For the past few nights, Haley has decided to sleep in two big chunks during the night, waking around 2 or 3ish for a feeding, then sleeping till 7:30 or 8. How has it been for the last four months or more? Going to bed around 7 p.m., waking for a night feeding around 11 or 12 and again around 4 or 5. On especially rough nights, she would wake another time in there as well. (Between Haley, my other two and my husband, I have been getting two or three chunks of 1-3 hours of sleep since December.) So, it is no surprise that when I have had two large (4-5 hours is large to me right now!) chunks of sleep without interruption, I find I have much more energy for the day!
I also find that having more sleep greatly improves my outlook on EVERYTHING: the snapping and barking at my children gets severely minimised, and my patience level is much (much, much!) higher. Who would have thought?
So, after a few nights of this, and the days going extremely well, I decided yesterday that a loose schedule would be good to map out: pack Casey's lunch and see him off to work, feed the girls breakfast, read the Bible and review verses, throw a load of laundry in, let the girls watch Little Einsteins, put Claire and Haley down for a morning nap, do some school with Ruby, playtime outside, lunch, naps and dinner prep. It worked really well yesterday, which is why I bothered to write it down.

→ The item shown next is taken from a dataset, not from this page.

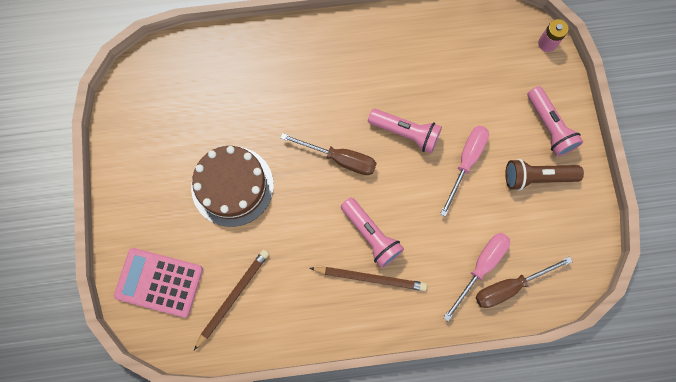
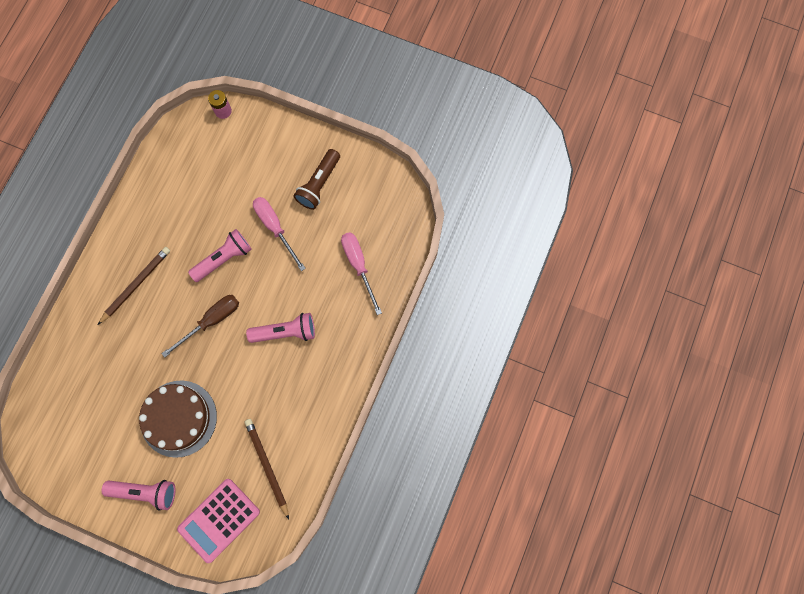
camera: 60 degrees left, 0 degrees up
(370, 278) = (317, 352): brown pencil -> brown pencil (136, 285)
(510, 286) = (385, 254): brown screwdriver -> none
(549, 127) = (287, 151): pink flashlight -> pink flashlight (145, 492)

You know what's coming. That schedule just wasn't going to happen today. Perhaps it was that I went to bed a few hours later than my new bedtime, perhaps it was that Haley woke twice, perhaps it is that I am sore and slow-moving from the salsa aerobics class I tried for the first time last night (boy, am I out of shape!). Perhaps it is that my plans for today included wrestling a turkey nearly the size of my two-year-old into the oven, then de-boning it and making broth/soup while cooking a few pounds of chicken breasts; baking two kinds of bread, doing that last load of laundry for the week and putting away all the other piles of laundry from earlier this week that are scattered in at least 4 different rooms.
It would just so happen that Haley would be needy and whiny today, and both H & C would boycott their morning naps. Put those two simple changes together, and what may have worked into yesterday's schedule was just not going to happen today.
So, I sit here on the love seat, amidst several piles of laundry yet to be put away, the other load sitting in the dryer (don't know if I'll get to it at all), one kind of bread in the oven, the turkey and chicken in the refrigerator waiting for me to de-bone and cube tomorrow. If I were to guess based on my current energy level, we will not be having soup--or anything too complicated--for dinner tonight. Maybe some chicken breasts and pumpkin bread! Hmmm. Maybe not. I'll figure something out.
As much as half of today's plans were thwarted, and as much as the house is not in the shape I'd like it to be in for Casey's long weekend, this is the way the day has gone, and that is okay.
Thankfully, I have an understanding husband (as long as he's not stepping on Legos in his bare feet!) who is growing in flexibility as well, and will appreciate the things I did accomplish.